=== WHAT THE TASK ASKS ===
Reproduce everything in the material from the line containing "nhưng thực tế, không" down to the line containing "nrideのCEOである", including both of those lines. Leave the pictures out of your copy.

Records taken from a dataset
▬▬▬

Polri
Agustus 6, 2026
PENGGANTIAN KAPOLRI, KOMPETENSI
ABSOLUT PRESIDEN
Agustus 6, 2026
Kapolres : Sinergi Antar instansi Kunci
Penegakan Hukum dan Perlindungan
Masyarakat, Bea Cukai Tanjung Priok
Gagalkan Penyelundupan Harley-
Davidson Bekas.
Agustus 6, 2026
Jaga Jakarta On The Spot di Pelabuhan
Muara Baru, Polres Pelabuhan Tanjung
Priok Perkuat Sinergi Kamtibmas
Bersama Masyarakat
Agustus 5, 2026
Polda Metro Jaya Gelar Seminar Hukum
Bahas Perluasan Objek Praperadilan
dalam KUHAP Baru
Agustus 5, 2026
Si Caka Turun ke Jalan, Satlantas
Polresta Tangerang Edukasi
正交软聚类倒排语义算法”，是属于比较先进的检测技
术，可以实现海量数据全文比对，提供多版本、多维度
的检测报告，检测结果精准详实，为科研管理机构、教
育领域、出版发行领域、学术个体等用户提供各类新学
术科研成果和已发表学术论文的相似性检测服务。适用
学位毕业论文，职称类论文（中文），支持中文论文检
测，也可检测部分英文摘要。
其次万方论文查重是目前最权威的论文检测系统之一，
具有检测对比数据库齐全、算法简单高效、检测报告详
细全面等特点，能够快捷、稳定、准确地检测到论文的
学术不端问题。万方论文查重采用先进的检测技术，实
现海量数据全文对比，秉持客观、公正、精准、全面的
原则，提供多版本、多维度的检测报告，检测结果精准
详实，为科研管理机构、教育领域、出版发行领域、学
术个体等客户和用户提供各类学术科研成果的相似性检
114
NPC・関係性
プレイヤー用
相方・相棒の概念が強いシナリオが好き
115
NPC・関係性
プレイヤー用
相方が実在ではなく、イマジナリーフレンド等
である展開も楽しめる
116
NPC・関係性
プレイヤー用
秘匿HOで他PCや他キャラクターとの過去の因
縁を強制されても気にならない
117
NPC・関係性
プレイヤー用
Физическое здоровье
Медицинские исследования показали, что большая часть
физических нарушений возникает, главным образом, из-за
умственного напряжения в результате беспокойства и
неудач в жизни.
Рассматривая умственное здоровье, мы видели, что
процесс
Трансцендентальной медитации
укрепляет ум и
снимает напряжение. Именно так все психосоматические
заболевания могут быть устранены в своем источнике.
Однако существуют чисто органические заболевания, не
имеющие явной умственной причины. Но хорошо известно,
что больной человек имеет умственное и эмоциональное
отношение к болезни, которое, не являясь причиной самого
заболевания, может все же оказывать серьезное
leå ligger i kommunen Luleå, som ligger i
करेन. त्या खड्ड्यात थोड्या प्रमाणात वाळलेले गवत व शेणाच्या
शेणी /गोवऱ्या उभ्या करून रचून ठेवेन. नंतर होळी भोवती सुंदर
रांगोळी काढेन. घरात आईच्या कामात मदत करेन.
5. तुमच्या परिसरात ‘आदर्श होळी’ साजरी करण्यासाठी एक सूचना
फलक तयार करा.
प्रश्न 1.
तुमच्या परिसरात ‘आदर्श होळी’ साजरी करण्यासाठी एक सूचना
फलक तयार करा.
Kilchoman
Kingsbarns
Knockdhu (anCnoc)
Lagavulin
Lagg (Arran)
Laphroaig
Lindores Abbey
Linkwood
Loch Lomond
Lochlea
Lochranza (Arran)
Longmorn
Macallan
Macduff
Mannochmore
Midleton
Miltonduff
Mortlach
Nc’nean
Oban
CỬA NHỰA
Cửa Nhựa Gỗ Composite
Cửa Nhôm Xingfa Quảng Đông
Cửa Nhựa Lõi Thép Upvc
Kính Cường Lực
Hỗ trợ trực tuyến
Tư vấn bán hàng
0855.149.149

▬▬▬

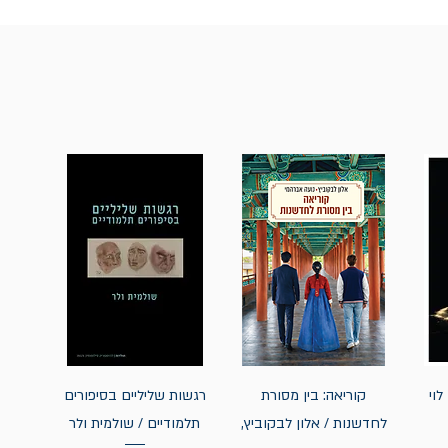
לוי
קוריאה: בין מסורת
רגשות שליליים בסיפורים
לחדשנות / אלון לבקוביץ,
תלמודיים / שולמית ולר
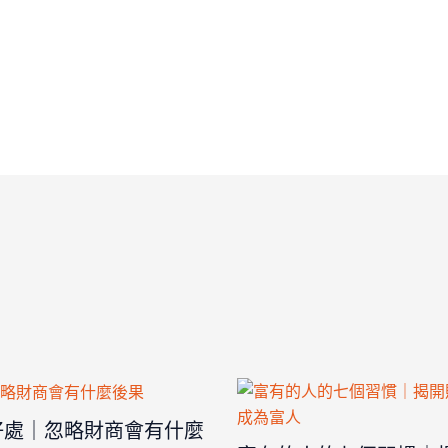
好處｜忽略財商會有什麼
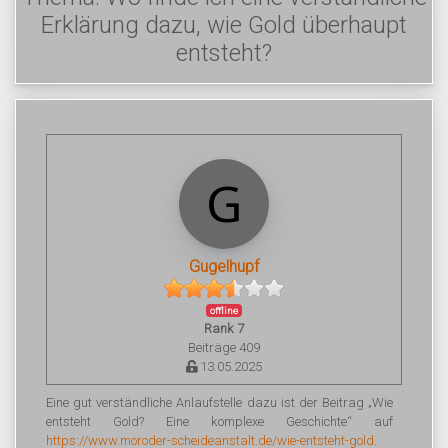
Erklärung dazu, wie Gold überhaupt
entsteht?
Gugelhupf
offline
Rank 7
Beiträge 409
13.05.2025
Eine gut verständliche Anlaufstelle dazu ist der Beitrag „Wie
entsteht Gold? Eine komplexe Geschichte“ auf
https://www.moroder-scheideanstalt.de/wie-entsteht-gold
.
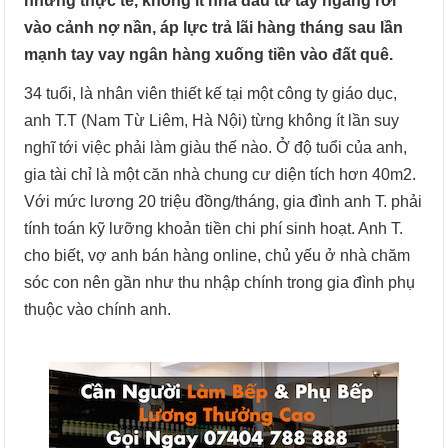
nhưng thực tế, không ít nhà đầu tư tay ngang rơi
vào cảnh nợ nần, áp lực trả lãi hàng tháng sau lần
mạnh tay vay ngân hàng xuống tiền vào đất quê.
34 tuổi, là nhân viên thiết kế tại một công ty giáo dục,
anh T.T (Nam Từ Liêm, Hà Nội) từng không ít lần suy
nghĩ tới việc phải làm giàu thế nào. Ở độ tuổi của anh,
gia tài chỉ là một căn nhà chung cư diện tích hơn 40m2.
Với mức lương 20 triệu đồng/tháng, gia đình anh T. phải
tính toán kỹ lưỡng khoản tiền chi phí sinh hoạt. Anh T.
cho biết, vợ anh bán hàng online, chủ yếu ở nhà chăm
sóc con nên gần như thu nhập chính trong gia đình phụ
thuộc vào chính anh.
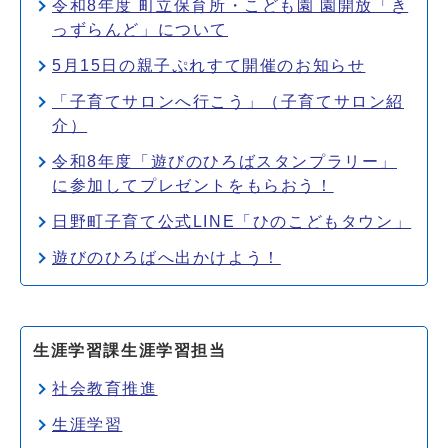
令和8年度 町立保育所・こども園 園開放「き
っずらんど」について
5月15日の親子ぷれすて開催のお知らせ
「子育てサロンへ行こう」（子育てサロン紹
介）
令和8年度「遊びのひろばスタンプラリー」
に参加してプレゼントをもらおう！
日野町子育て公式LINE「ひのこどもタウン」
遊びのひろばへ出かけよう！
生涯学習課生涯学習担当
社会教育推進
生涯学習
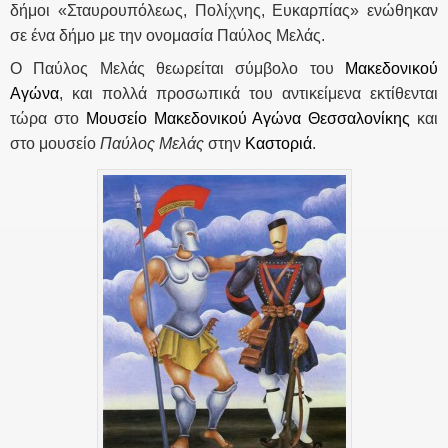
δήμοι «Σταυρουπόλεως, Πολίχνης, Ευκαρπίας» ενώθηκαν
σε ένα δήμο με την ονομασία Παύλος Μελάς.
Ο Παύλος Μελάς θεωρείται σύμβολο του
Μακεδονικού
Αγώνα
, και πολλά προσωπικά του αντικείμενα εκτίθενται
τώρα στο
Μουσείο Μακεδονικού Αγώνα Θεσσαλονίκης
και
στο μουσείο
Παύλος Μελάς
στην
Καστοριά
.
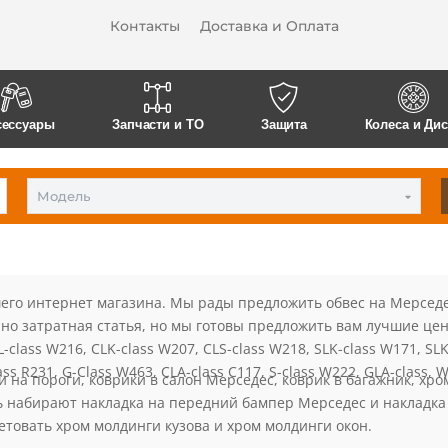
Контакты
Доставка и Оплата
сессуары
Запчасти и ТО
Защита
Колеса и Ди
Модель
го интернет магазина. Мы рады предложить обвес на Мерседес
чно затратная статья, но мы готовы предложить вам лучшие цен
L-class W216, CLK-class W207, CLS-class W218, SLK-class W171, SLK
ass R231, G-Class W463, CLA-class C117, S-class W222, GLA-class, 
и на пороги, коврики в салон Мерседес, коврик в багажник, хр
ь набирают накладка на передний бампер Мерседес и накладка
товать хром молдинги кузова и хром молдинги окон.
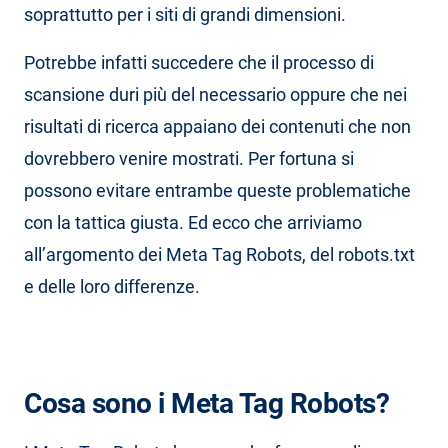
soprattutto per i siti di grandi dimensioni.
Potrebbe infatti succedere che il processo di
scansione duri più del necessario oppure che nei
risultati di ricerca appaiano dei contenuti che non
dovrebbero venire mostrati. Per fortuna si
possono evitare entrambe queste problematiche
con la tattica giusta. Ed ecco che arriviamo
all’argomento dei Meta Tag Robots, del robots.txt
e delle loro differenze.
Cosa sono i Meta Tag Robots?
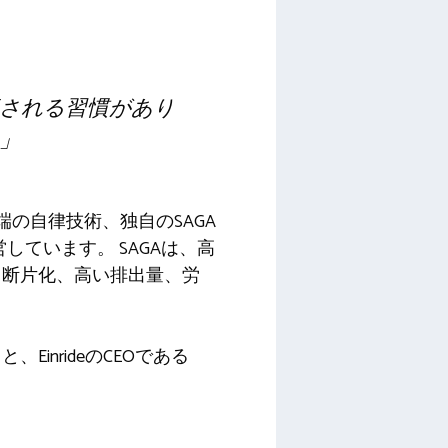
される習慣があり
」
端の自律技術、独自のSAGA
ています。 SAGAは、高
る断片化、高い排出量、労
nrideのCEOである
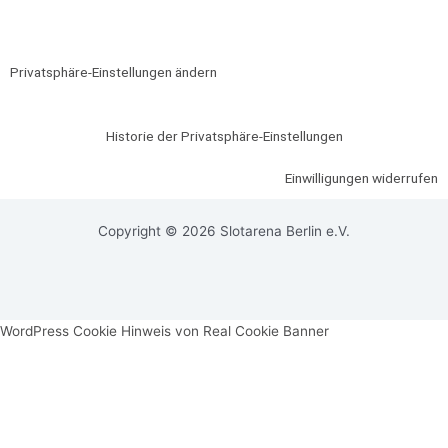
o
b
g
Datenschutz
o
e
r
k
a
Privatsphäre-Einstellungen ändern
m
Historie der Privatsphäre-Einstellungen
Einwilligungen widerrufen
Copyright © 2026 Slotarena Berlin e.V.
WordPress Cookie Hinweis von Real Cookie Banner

▬▬▬

=== RESULT OF THIS EXERCISE ===
nhưng thực tế, không ít nhà đầu tư tay ngang rơi
vào cảnh nợ nần, áp lực trả lãi hàng tháng sau lần
mạnh tay vay ngân hàng xuống tiền vào đất quê.
34 tuổi, là nhân viên thiết kế tại một công ty giáo dục,
anh T.T (Nam Từ Liêm, Hà Nội) từng không ít lần suy
nghĩ tới việc phải làm giàu thế nào. Ở độ tuổi của anh,
gia tài chỉ là một căn nhà chung cư diện tích hơn 40m2.
Với mức lương 20 triệu đồng/tháng, gia đình anh T. phải
tính toán kỹ lưỡng khoản tiền chi phí sinh hoạt. Anh T.
cho biết, vợ anh bán hàng online, chủ yếu ở nhà chăm
sóc con nên gần như thu nhập chính trong gia đình phụ
thuộc vào chính anh.
令和8年度 町立保育所・こども園 園開放「き
っずらんど」について
5月15日の親子ぷれすて開催のお知らせ
「子育てサロンへ行こう」（子育てサロン紹
介）
令和8年度「遊びのひろばスタンプラリー」
に参加してプレゼントをもらおう！
日野町子育て公式LINE「ひのこどもタウン」
遊びのひろばへ出かけよう！
生涯学習課生涯学習担当
社会教育推進
生涯学習
δήμοι «Σταυρουπόλεως, Πολίχνης, Ευκαρπίας» ενώθηκαν
σε ένα δήμο με την ονομασία Παύλος Μελάς.
Ο Παύλος Μελάς θεωρείται σύμβολο του
Μακεδονικού
Αγώνα
, και πολλά προσωπικά του αντικείμενα εκτίθενται
τώρα στο
Μουσείο Μακεδονικού Αγώνα Θεσσαλονίκης
και
στο μουσείο
Παύλος Μελάς
στην
Καστοριά
.
Контакты
Доставка и Оплата
сессуары
Запчасти и ТО
Защита
Колеса и Ди
Модель
го интернет магазина. Мы рады предложить обвес на Мерседес
чно затратная статья, но мы готовы предложить вам лучшие цен
L-class W216, CLK-class W207, CLS-class W218, SLK-class W171, SLK
ass R231, G-Class W463, CLA-class C117, S-class W222, GLA-class, 
и на пороги, коврики в салон Мерседес, коврик в багажник, хр
ь набирают накладка на передний бампер Мерседес и накладка
товать хром молдинги кузова и хром молдинги окон.
soprattutto per i siti di grandi dimensioni.
Potrebbe infatti succedere che il processo di
scansione duri più del necessario oppure che nei
risultati di ricerca appaiano dei contenuti che non
dovrebbero venire mostrati. Per fortuna si
possono evitare entrambe queste problematiche
con la tattica giusta. Ed ecco che arriviamo
all’argomento dei Meta Tag Robots, del robots.txt
e delle loro differenze.
Cosa sono i Meta Tag Robots?
される習慣があり
」
端の自律技術、独自のSAGA
ています。 SAGAは、高
る断片化、高い排出量、労
nrideのCEOである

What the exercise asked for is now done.